**PASSAGE PROVIDED:**
▽

# Does anyone know where I can get a set of "Angry Eyelids" for a 2012 Beetle?



## BugzLife (Nov 20, 2012)

Ive been looking all over the net and have had no luck finding the "Angry Eyelids" for the Beetle. Any info on this would be great...thanx.


----------



## the beet (May 5, 2012)

Do you have an air-cooled Beetle or a 2012+ Beetle. If 2012+ Beetle, I don't believe I've seen any. But when you can get the HIDs w/LED DRL, why would you want them???


----------



## Eoo (Nov 18, 2012)

Link: ABT Beetle


----------



## Bossfoss (Nov 21, 2012)

That looks good!


----------



## jwcardy (Feb 22, 2012)

you cant go through abt to get those state side, you have to go through one of their dealers. I contacted one and they want $140.50+shipping for the eyelids primed.


----------



## the beet (May 5, 2012)

I think the HIDs look mean enough without the lids. The lids give it that Disney Cartoon look... IMHO


----------



## Chris659 (Nov 16, 2012)

The HID/LED lights make the car look more feminine (compared to the standard lights) IMO

Actually had several others say the same thing

I like the lids! Not paying $140 plus paint for them but...


----------



## BugzLife (Nov 20, 2012)

Thanx guyz, Ill try that. I have an INSANE 2012 turbo that I got loaded with every available option, but after I saw the "angry eyelids"...I had to have a pair! The lids on the 98-2010 models did look a little cartoonish. The new lids just look mean as hell!


----------



## the beet (May 5, 2012)

Chris659 said:


> The HID/LED lights make the car look more feminine (compared to the standard lights) IMO
> 
> Actually had several others say the same thing
> 
> I like the lids! Not paying $140 plus paint for them but...


I know you said IMO, but, you gotta be kidding. Perhaps the tightest enhancement you can make to the car... Looks way better than those aftermarket pearl-necklace LED thingies...


----------



## the beet (May 5, 2012)

The OEM VW HID/LEDs are just something you gotta see in person to really know, especially at night. But TEHO.


----------



## vdub10golf (Jan 23, 2010)

I'd get some kind of eyelid, but I like the integrated eyelid-throwbacks (on the halogen lights) and wouldn't want to cover those up.


----------



## the beet (May 5, 2012)

http://www.ebay.com/itm/VW-beetle-b...agen|Model:Beetle&hash=item3cbfedb204&vxp=mtr


----------



## CCISFORME (Feb 17, 2012)

the beet said:


> The OEM VW HID/LEDs are just something you gotta see in person to really know, especially at night. But TEHO.

△

Using the Beetle eyelids thread above, say whether each statement agrees with it. Give yes or no for each, with the deciding words quoted.
1. A dealer asked $140.50 plus shipping for the eyelids primed.
2. Chris659 is willing to pay $140 plus paint for the lids.
3. vdub10golf wants to cover up the integrated eyelid-throwbacks on the halogen lights.

**DATASET EXTRACT:**

▽

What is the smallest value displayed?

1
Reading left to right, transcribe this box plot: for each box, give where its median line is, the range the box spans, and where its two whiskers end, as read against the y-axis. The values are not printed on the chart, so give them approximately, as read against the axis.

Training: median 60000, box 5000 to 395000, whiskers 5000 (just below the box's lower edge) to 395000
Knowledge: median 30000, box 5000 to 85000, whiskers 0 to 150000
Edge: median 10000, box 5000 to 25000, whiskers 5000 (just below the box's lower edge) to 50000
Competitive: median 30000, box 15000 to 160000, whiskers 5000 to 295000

△
▽

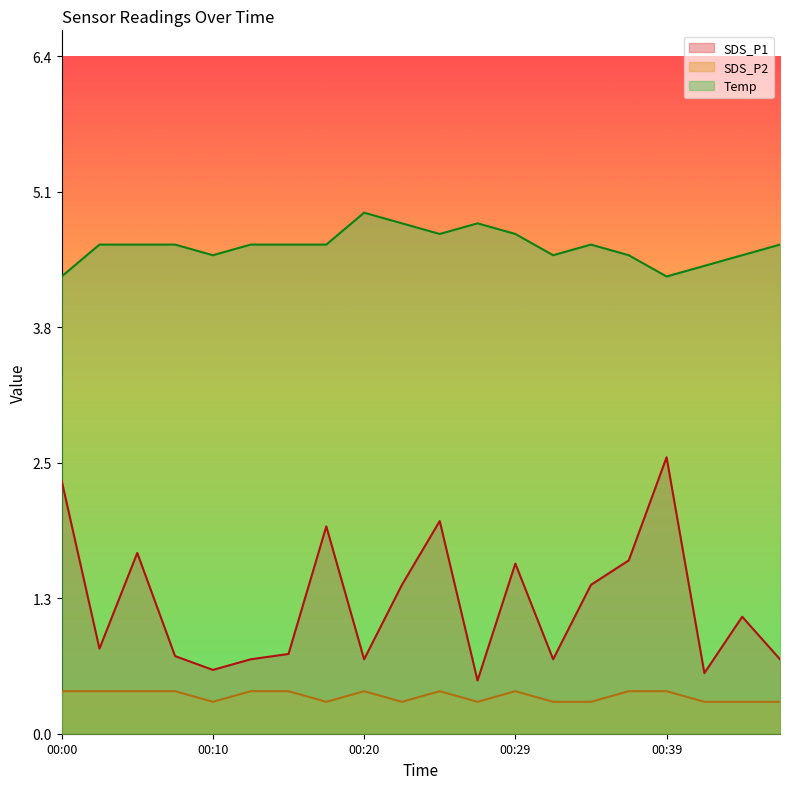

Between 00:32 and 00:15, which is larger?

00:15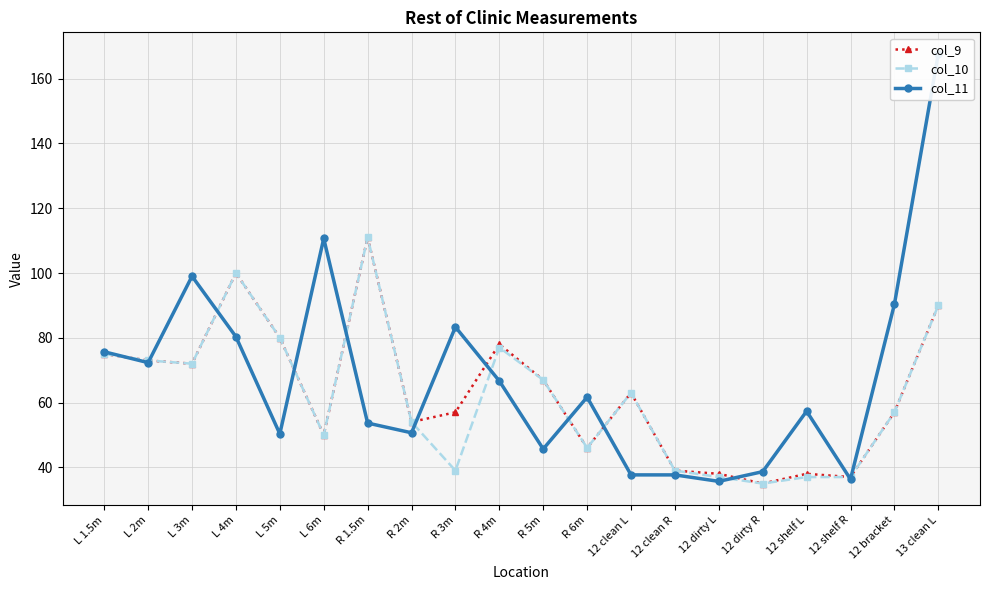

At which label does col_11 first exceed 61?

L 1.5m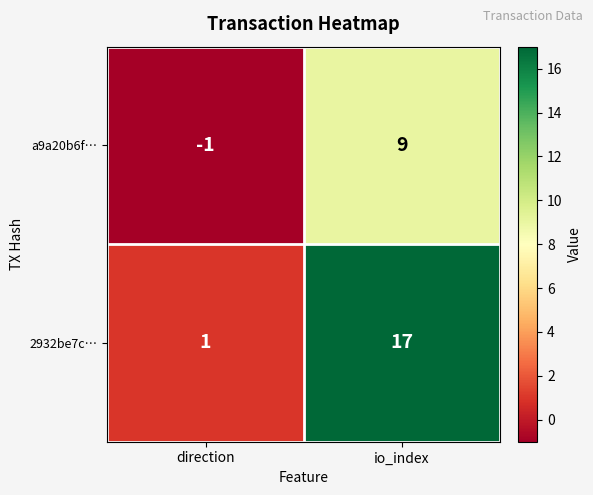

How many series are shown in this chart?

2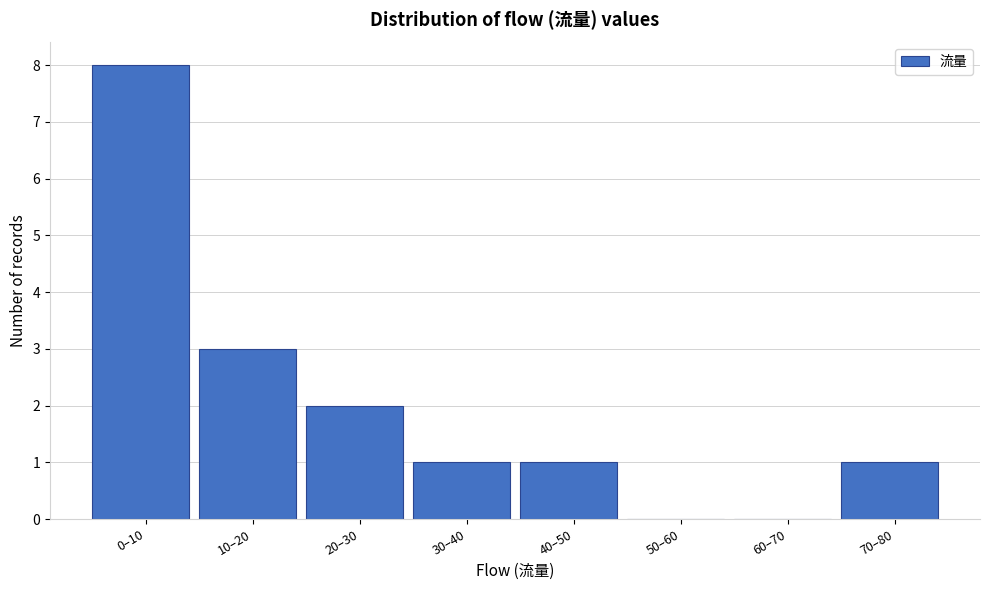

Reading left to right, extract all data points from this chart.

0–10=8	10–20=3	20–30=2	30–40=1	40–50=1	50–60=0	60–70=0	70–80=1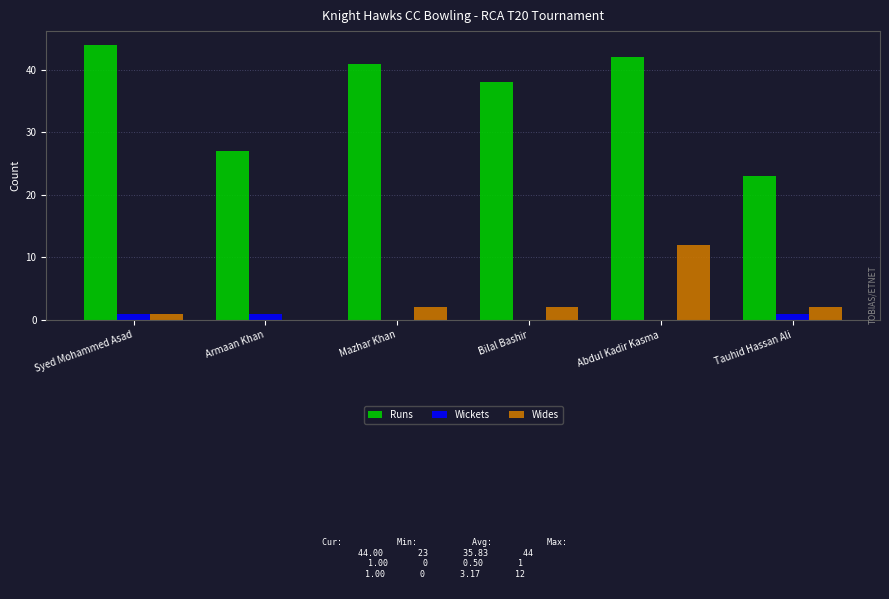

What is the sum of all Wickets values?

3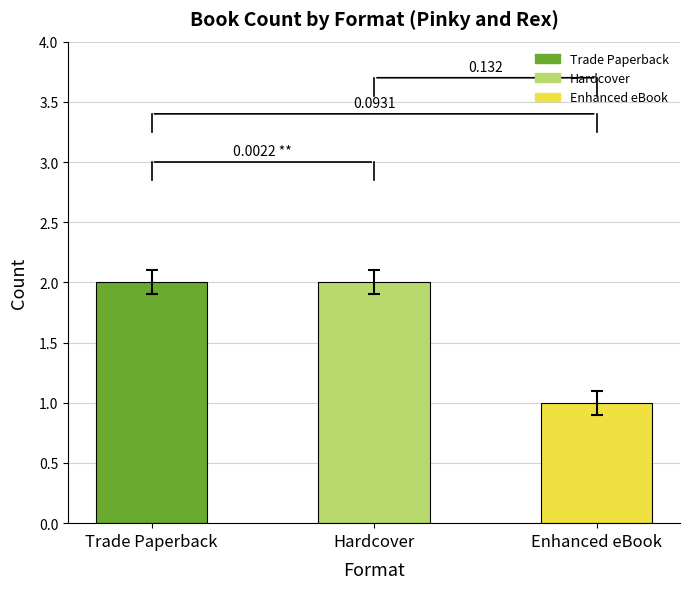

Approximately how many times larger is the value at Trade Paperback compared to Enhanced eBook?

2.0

△

**ANSWER TO THE PROBLEM:**
1. Yes: "they want $140.50+shipping for the eyelids primed."
2. No: "Not paying $140 plus paint for them but..."
3. No: "wouldn't want to cover those up."